(Entries taken from a collection)
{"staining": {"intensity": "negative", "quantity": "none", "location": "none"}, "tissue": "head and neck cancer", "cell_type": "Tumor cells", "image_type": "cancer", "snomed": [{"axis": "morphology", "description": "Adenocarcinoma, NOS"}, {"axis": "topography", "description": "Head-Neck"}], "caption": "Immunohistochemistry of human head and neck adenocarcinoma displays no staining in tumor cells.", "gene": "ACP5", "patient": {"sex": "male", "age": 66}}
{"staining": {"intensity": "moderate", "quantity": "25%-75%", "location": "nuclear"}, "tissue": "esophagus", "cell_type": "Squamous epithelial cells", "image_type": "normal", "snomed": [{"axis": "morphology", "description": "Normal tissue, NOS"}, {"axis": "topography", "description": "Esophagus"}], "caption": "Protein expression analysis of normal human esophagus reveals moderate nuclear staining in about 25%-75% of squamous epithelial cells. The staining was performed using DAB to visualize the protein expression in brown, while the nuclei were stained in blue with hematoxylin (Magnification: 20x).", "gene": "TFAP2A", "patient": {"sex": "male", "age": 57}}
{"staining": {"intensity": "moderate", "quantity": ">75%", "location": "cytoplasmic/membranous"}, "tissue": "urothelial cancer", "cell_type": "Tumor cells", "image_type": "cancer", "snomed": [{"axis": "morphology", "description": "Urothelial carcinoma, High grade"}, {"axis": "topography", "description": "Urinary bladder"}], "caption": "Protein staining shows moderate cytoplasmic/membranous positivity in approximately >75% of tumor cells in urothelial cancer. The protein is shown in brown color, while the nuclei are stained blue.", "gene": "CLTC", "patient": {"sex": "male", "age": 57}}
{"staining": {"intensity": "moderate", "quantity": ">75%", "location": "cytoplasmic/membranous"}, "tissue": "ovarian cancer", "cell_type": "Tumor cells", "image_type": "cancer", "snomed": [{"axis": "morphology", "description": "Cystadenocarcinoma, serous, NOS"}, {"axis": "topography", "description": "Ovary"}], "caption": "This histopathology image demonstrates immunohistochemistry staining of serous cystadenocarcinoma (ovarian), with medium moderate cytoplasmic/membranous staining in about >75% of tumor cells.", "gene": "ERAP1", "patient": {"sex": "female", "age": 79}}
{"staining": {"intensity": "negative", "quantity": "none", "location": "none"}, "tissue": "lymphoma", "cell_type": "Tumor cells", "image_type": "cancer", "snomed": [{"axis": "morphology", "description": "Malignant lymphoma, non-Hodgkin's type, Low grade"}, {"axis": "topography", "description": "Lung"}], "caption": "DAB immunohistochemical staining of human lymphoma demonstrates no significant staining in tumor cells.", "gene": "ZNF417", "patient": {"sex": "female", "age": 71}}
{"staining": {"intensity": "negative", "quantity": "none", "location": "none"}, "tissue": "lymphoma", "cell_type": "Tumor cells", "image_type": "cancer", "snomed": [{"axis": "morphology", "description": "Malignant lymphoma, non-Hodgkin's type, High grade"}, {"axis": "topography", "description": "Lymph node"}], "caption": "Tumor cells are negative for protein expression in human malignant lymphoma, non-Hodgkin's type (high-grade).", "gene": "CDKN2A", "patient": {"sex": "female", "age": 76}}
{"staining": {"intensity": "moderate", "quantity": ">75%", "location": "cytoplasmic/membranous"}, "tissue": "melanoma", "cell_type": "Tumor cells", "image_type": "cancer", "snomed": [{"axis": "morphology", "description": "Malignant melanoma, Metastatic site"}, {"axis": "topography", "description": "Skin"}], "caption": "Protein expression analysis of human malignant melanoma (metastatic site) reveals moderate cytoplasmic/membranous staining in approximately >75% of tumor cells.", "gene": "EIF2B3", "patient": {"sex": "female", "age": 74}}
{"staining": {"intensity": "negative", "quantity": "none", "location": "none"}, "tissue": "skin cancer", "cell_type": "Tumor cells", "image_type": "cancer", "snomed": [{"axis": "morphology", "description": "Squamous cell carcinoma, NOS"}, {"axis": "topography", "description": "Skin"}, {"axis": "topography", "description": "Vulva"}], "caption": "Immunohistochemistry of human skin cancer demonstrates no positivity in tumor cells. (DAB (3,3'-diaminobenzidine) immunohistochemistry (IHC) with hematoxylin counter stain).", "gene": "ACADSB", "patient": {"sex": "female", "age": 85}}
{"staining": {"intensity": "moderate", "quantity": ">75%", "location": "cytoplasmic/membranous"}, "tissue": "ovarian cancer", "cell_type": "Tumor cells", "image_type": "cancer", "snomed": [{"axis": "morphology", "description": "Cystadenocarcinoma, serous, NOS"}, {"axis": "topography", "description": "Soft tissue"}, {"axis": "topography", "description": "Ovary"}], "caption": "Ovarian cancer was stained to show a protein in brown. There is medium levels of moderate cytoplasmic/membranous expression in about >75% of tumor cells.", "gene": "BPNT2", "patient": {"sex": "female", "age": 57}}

• **DIRECTIONS**
Print all the records exactly as written.

• **ANSWER BELOW**
{"staining": {"intensity": "negative", "quantity": "none", "location": "none"}, "tissue": "head and neck cancer", "cell_type": "Tumor cells", "image_type": "cancer", "snomed": [{"axis": "morphology", "description": "Adenocarcinoma, NOS"}, {"axis": "topography", "description": "Head-Neck"}], "caption": "Immunohistochemistry of human head and neck adenocarcinoma displays no staining in tumor cells.", "gene": "ACP5", "patient": {"sex": "male", "age": 66}}
{"staining": {"intensity": "moderate", "quantity": "25%-75%", "location": "nuclear"}, "tissue": "esophagus", "cell_type": "Squamous epithelial cells", "image_type": "normal", "snomed": [{"axis": "morphology", "description": "Normal tissue, NOS"}, {"axis": "topography", "description": "Esophagus"}], "caption": "Protein expression analysis of normal human esophagus reveals moderate nuclear staining in about 25%-75% of squamous epithelial cells. The staining was performed using DAB to visualize the protein expression in brown, while the nuclei were stained in blue with hematoxylin (Magnification: 20x).", "gene": "TFAP2A", "patient": {"sex": "male", "age": 57}}
{"staining": {"intensity": "moderate", "quantity": ">75%", "location": "cytoplasmic/membranous"}, "tissue": "urothelial cancer", "cell_type": "Tumor cells", "image_type": "cancer", "snomed": [{"axis": "morphology", "description": "Urothelial carcinoma, High grade"}, {"axis": "topography", "description": "Urinary bladder"}], "caption": "Protein staining shows moderate cytoplasmic/membranous positivity in approximately >75% of tumor cells in urothelial cancer. The protein is shown in brown color, while the nuclei are stained blue.", "gene": "CLTC", "patient": {"sex": "male", "age": 57}}
{"staining": {"intensity": "moderate", "quantity": ">75%", "location": "cytoplasmic/membranous"}, "tissue": "ovarian cancer", "cell_type": "Tumor cells", "image_type": "cancer", "snomed": [{"axis": "morphology", "description": "Cystadenocarcinoma, serous, NOS"}, {"axis": "topography", "description": "Ovary"}], "caption": "This histopathology image demonstrates immunohistochemistry staining of serous cystadenocarcinoma (ovarian), with medium moderate cytoplasmic/membranous staining in about >75% of tumor cells.", "gene": "ERAP1", "patient": {"sex": "female", "age": 79}}
{"staining": {"intensity": "negative", "quantity": "none", "location": "none"}, "tissue": "lymphoma", "cell_type": "Tumor cells", "image_type": "cancer", "snomed": [{"axis": "morphology", "description": "Malignant lymphoma, non-Hodgkin's type, Low grade"}, {"axis": "topography", "description": "Lung"}], "caption": "DAB immunohistochemical staining of human lymphoma demonstrates no significant staining in tumor cells.", "gene": "ZNF417", "patient": {"sex": "female", "age": 71}}
{"staining": {"intensity": "negative", "quantity": "none", "location": "none"}, "tissue": "lymphoma", "cell_type": "Tumor cells", "image_type": "cancer", "snomed": [{"axis": "morphology", "description": "Malignant lymphoma, non-Hodgkin's type, High grade"}, {"axis": "topography", "description": "Lymph node"}], "caption": "Tumor cells are negative for protein expression in human malignant lymphoma, non-Hodgkin's type (high-grade).", "gene": "CDKN2A", "patient": {"sex": "female", "age": 76}}
{"staining": {"intensity": "moderate", "quantity": ">75%", "location": "cytoplasmic/membranous"}, "tissue": "melanoma", "cell_type": "Tumor cells", "image_type": "cancer", "snomed": [{"axis": "morphology", "description": "Malignant melanoma, Metastatic site"}, {"axis": "topography", "description": "Skin"}], "caption": "Protein expression analysis of human malignant melanoma (metastatic site) reveals moderate cytoplasmic/membranous staining in approximately >75% of tumor cells.", "gene": "EIF2B3", "patient": {"sex": "female", "age": 74}}
{"staining": {"intensity": "negative", "quantity": "none", "location": "none"}, "tissue": "skin cancer", "cell_type": "Tumor cells", "image_type": "cancer", "snomed": [{"axis": "morphology", "description": "Squamous cell carcinoma, NOS"}, {"axis": "topography", "description": "Skin"}, {"axis": "topography", "description": "Vulva"}], "caption": "Immunohistochemistry of human skin cancer demonstrates no positivity in tumor cells. (DAB (3,3'-diaminobenzidine) immunohistochemistry (IHC) with hematoxylin counter stain).", "gene": "ACADSB", "patient": {"sex": "female", "age": 85}}
{"staining": {"intensity": "moderate", "quantity": ">75%", "location": "cytoplasmic/membranous"}, "tissue": "ovarian cancer", "cell_type": "Tumor cells", "image_type": "cancer", "snomed": [{"axis": "morphology", "description": "Cystadenocarcinoma, serous, NOS"}, {"axis": "topography", "description": "Soft tissue"}, {"axis": "topography", "description": "Ovary"}], "caption": "Ovarian cancer was stained to show a protein in brown. There is medium levels of moderate cytoplasmic/membranous expression in about >75% of tumor cells.", "gene": "BPNT2", "patient": {"sex": "female", "age": 57}}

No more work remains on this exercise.